- **Requirement**
Would you count the lines in the material below that include the string "elbow"? Only the number is needed.

- **Input data**
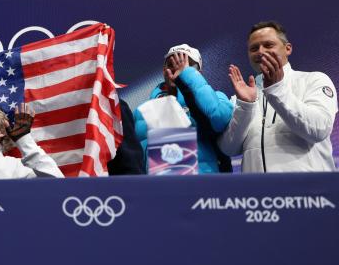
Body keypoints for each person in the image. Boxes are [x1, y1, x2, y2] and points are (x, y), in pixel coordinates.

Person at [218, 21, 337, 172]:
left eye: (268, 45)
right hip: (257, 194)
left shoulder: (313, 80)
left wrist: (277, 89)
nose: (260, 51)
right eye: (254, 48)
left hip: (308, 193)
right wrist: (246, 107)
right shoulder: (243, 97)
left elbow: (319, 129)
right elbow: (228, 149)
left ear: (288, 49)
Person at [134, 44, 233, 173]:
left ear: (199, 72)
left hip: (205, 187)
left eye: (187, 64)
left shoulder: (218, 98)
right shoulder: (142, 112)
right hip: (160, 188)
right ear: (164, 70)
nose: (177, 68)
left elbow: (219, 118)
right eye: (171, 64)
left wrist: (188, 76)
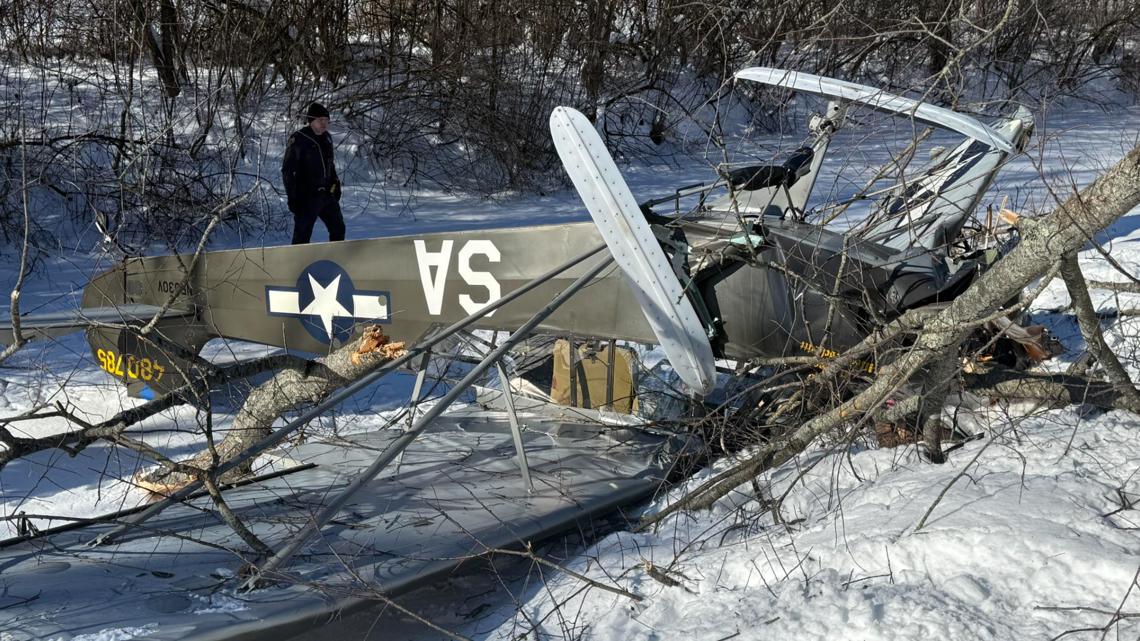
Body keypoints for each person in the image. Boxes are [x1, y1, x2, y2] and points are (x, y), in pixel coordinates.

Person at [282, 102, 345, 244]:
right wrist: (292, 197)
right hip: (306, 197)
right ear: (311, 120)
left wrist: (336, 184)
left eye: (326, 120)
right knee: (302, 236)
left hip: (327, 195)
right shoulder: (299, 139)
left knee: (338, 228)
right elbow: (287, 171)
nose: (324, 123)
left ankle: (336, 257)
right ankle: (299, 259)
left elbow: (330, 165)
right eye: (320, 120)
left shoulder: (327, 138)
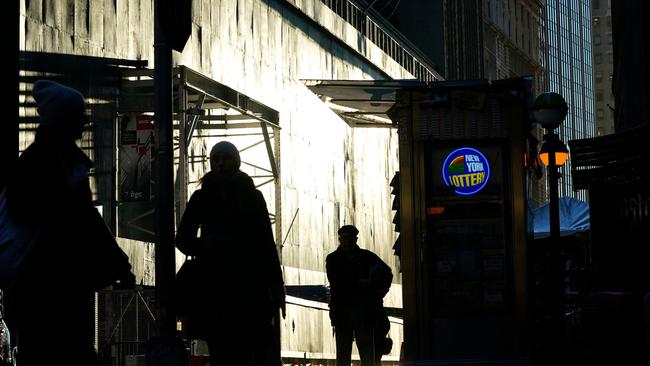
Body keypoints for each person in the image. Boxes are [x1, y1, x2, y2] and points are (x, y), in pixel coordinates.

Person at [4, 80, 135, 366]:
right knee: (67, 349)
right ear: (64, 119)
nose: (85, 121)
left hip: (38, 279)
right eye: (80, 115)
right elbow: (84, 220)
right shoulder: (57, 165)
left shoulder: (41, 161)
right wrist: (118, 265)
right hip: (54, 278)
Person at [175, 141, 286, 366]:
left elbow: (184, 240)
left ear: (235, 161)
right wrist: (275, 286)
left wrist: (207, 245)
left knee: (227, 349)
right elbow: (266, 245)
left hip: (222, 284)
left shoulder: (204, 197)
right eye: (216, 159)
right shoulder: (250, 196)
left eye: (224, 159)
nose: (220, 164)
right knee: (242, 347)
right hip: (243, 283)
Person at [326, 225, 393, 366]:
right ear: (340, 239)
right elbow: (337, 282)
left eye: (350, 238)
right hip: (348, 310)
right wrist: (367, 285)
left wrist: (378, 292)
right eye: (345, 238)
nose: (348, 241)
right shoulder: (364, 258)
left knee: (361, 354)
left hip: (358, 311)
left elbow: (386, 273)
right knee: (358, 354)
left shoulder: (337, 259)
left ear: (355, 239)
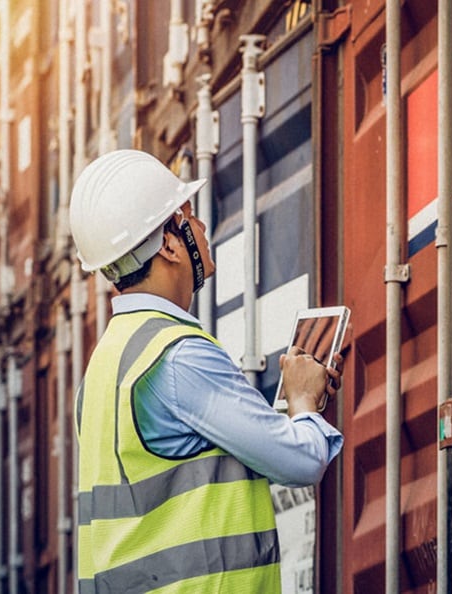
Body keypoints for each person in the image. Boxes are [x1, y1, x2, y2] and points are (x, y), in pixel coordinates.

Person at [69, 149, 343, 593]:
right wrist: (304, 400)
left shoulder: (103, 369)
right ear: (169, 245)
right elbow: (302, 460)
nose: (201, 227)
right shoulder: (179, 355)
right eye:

- **Exercise output**
11